13th Annual Conference of the International Speech Communication Association

Portland, OR, USA
September 9-13, 2012

Improving L1-Specific Phonological Error Diagnosis in Computer Assisted Pronunciation Training

Theban Stanley, Kadri Hacioglu

Rosetta Stone Labs, Boulder, CO, USA

With the increasing use of technology in classrooms, computer assisted pronunciation training (CAPT) is becoming a vital tool in language learning. In this paper, we present a system that takes advantage of data from learners of a specific L1 to better model phonological errors at various levels in the system. At the lexical level, a statistical machine translation approach is used to model common phonological errors produced by a specific L1 population. At the acoustic level, L1-dependent maximum likelihood (ML) nonnative models and discriminative training are explored. In our experiments, use of a Korean language dependent nonnative lexicon gives us diagnostic abilities that did not exist in our baseline configuration. Replacing the native ML acoustic model with the L1-dependent nonnative model produces relative improvements of 27.37% in precision for phone detection/identification tasks. We also propose a constrained variant of minimum phone error (MPE) training which is better adapted to phone detection/diagnosis.
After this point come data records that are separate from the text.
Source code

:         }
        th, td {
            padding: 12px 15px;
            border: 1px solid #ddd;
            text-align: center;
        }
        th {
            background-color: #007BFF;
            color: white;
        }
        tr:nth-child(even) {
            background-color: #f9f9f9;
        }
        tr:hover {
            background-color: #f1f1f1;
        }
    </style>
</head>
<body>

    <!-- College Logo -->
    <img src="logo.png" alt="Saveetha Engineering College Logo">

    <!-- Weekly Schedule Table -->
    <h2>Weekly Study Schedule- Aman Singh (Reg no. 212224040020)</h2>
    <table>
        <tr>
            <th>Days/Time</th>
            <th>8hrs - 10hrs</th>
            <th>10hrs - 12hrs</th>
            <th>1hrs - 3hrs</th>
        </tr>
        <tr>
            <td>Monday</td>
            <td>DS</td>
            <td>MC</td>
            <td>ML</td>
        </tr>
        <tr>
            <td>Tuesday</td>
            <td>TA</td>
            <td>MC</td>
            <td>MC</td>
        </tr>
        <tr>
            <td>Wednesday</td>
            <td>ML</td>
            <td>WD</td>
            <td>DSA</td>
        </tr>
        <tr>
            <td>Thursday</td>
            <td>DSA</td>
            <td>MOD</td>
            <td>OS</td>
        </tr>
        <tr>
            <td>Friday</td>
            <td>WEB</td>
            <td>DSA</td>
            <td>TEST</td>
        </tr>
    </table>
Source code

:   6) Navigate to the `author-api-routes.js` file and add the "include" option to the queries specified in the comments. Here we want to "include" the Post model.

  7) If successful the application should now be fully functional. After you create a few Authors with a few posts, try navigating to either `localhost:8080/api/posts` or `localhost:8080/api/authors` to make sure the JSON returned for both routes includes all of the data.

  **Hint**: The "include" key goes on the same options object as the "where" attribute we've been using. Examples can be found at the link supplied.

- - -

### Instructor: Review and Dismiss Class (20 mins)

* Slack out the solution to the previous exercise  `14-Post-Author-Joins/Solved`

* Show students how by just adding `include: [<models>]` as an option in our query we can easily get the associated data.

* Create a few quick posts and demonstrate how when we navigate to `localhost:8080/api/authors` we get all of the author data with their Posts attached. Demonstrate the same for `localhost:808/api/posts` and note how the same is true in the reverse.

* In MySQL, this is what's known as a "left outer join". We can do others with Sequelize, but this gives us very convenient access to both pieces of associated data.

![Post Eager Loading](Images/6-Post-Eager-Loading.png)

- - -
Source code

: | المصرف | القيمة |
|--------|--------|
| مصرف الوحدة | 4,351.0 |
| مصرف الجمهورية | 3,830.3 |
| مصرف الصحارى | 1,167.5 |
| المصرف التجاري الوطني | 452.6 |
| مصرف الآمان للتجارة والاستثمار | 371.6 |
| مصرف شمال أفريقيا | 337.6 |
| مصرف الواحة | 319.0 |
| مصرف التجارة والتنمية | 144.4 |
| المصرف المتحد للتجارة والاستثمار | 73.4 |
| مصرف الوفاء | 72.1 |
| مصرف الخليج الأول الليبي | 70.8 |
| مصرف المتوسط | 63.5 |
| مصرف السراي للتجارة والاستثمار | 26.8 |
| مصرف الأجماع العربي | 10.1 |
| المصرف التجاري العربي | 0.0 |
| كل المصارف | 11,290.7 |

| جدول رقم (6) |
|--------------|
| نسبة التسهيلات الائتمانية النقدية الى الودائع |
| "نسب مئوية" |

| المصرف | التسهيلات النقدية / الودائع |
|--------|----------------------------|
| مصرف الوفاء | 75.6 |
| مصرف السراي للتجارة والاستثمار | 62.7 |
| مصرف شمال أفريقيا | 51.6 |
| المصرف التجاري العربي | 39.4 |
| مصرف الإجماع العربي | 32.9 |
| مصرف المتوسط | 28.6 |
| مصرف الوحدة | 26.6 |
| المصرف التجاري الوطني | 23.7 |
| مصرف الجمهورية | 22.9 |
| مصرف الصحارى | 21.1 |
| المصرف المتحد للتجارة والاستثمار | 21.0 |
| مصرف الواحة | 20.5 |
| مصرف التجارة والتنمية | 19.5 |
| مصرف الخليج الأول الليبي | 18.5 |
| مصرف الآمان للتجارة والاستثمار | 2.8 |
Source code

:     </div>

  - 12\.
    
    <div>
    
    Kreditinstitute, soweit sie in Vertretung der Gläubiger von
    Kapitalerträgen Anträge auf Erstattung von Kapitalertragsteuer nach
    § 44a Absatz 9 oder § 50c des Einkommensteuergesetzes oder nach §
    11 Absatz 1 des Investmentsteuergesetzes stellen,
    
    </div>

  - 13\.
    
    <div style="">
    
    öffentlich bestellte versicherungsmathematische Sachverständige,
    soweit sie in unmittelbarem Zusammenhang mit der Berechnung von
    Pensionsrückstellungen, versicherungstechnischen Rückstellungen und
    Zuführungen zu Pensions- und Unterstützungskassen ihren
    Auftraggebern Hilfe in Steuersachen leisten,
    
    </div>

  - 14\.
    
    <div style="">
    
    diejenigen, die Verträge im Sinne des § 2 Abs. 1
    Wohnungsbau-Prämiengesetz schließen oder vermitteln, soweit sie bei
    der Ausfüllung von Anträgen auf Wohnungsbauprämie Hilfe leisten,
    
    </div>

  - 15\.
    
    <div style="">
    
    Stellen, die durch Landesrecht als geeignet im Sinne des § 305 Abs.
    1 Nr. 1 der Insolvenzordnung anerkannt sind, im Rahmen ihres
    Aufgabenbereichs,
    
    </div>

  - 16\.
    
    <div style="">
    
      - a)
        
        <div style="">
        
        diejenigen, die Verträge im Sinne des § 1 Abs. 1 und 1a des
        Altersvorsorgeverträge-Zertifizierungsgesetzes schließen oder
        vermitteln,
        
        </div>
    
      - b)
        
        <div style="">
This technique produces 5.6% relative improvement in precision in comparison to ML nonnative acoustic models.

Index Terms: language learning, phonological error modeling, machine translation, minimum phone error training

Full Paper

Bibliographic reference.  Stanley, Theban / Hacioglu, Kadri (2012): "Improving L1-specific phonological error diagnosis in computer assisted pronunciation training", In INTERSPEECH-2012, 827-830.